• [Assignment] Format the lines of the items below as a JSON list of strings, starting at the line that contains "Reading right to" and ending at the line that contains "Залишок: 28403", both included. Give one string per line and omit blank lines.

• [Input]
------------------------
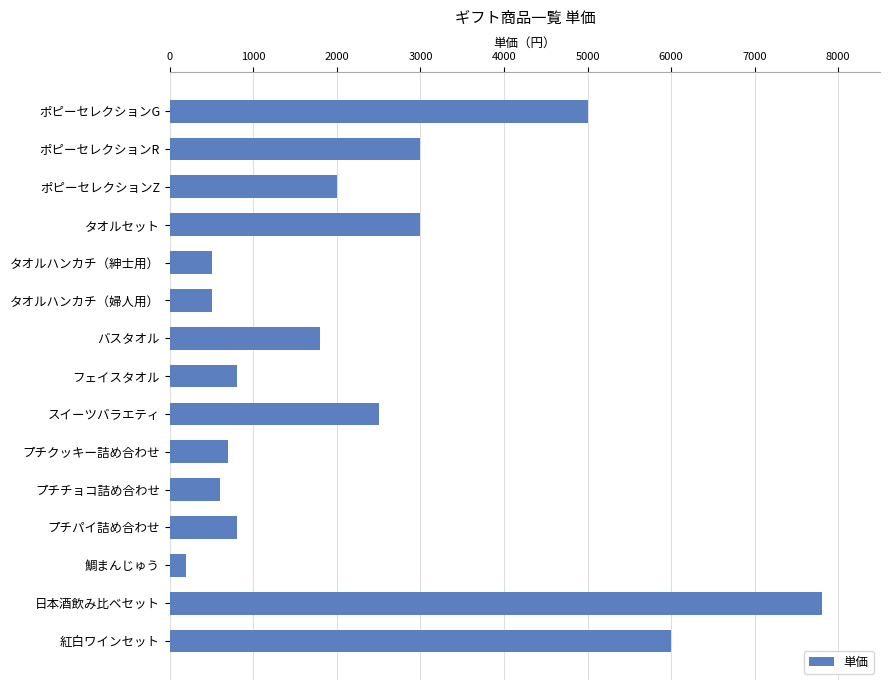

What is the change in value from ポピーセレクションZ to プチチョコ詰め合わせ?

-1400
------------------------
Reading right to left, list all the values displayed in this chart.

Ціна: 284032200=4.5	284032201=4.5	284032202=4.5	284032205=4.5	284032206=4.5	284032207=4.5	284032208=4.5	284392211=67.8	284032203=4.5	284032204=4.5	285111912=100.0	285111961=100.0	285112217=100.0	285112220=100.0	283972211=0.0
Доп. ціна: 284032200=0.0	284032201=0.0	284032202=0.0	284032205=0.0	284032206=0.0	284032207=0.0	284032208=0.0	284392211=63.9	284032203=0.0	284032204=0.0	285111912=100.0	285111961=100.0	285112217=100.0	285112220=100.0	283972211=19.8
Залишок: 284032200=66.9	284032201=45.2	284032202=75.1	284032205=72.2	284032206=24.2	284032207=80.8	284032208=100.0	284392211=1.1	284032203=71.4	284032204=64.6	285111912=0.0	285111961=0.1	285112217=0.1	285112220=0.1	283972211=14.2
------------------------
• [Output for this task]
[
  "Reading right to left, list all the values displayed in this chart.",
  "Ціна: 284032200=4.5\t284032201=4.5\t284032202=4.5\t284032205=4.5\t284032206=4.5\t284032207=4.5\t284032208=4.5\t284392211=67.8\t284032203=4.5\t284032204=4.5\t285111912=100.0\t285111961=100.0\t285112217=100.0\t285112220=100.0\t283972211=0.0",
  "Доп. ціна: 284032200=0.0\t284032201=0.0\t284032202=0.0\t284032205=0.0\t284032206=0.0\t284032207=0.0\t284032208=0.0\t284392211=63.9\t284032203=0.0\t284032204=0.0\t285111912=100.0\t285111961=100.0\t285112217=100.0\t285112220=100.0\t283972211=19.8",
  "Залишок: 284032200=66.9\t284032201=45.2\t284032202=75.1\t284032205=72.2\t284032206=24.2\t284032207=80.8\t284032208=100.0\t284392211=1.1\t284032203=71.4\t284032204=64.6\t285111912=0.0\t285111961=0.1\t285112217=0.1\t285112220=0.1\t283972211=14.2"
]